Main challenge: **cell overlap / touching cells**.
- In our runs, semantic quality is strong, but instance metrics are moderate.
- This indicates foreground is detected well, yet separation of adjacent cells is still imperfect.
- Precision lower than recall suggests occasional over-segmentation in crowded regions.

Trade-off reminder:
- higher Dice/IoU does not always imply higher instance mAP
- instance metrics are more sensitive to merge/split errors than semantic metrics.
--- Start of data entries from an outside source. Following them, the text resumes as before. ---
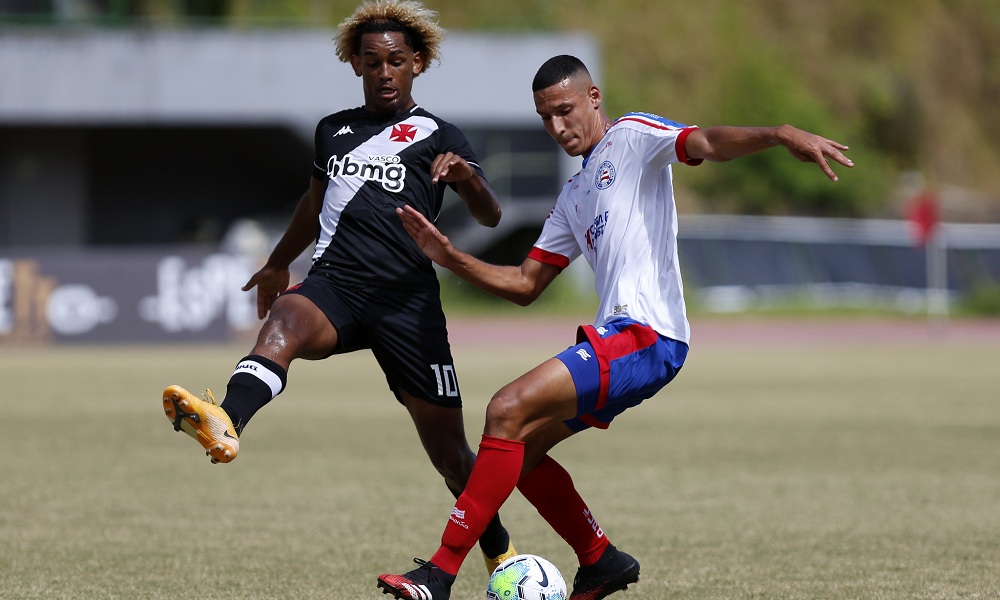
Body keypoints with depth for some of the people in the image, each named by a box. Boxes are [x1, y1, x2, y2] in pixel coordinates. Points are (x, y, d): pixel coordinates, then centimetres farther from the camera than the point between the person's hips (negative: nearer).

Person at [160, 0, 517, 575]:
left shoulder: (438, 135, 8)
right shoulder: (334, 130, 21)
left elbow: (490, 216, -6)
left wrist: (467, 175, -27)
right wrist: (278, 263, 50)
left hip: (407, 300, -2)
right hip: (335, 287, 2)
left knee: (448, 449, 1)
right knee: (284, 322, -34)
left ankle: (502, 555, 25)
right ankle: (224, 424, -65)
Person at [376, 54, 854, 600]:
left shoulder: (633, 137, 2)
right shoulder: (574, 198, 26)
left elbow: (705, 143, -18)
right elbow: (524, 284, 27)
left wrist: (781, 134, -37)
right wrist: (450, 259, 14)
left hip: (647, 335, -10)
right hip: (616, 337, 10)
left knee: (508, 411, -20)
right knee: (517, 449, 12)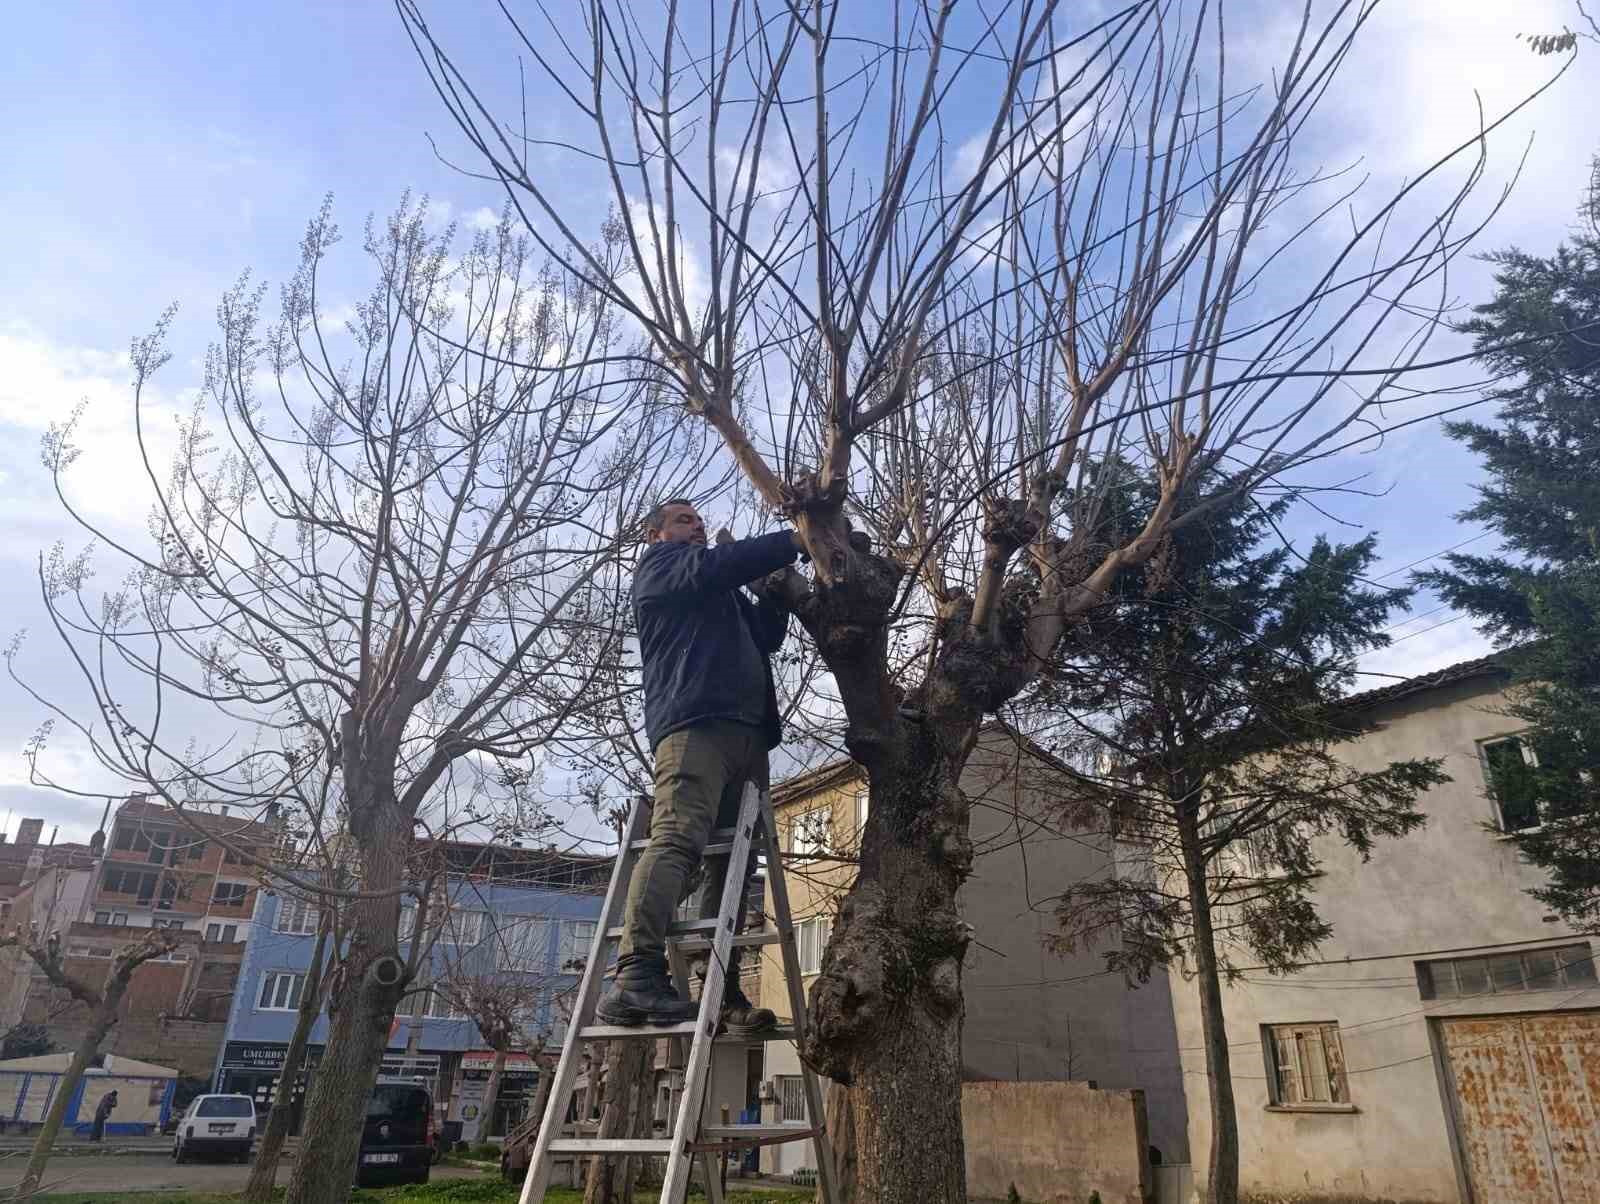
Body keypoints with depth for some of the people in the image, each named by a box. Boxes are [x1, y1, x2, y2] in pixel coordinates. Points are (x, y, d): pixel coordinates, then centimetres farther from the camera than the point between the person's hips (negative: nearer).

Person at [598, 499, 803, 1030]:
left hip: (746, 732, 8)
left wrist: (777, 578, 18)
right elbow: (716, 564, -3)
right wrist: (793, 541, 1)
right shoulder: (659, 564, 16)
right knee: (678, 840, -23)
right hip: (694, 721, -8)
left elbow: (768, 635, 28)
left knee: (732, 863, -1)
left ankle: (721, 994, -3)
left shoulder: (723, 594, 38)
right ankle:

## 10) Reflection and Next Improvements
- Replace fallback backbone with UNI2-h when gated access is approved.
- Add explicit stain normalization (e.g., Reinhard/Macenko) and compare against current normalization-only pipeline.
- Decoder ablation: BatchNorm vs GroupNorm (not tested due to time).
- Explore stronger semantic losses (e.g., Focal loss) to improve class-decision balance in practice.
- Test more aggressive augmentation in controlled studies (e.g., random resized crop, mild color jitter, blur).
- Tune watershed post-processing (`min_distance`, `peak_threshold`, `area_min`).
- Add stronger instance-aware supervision for overlap regions:
  - example: center-heatmap auxiliary head or boundary-aware auxiliary head.
- Use Ray Tune for broader hyperparameter search under frozen-encoder lightweight training.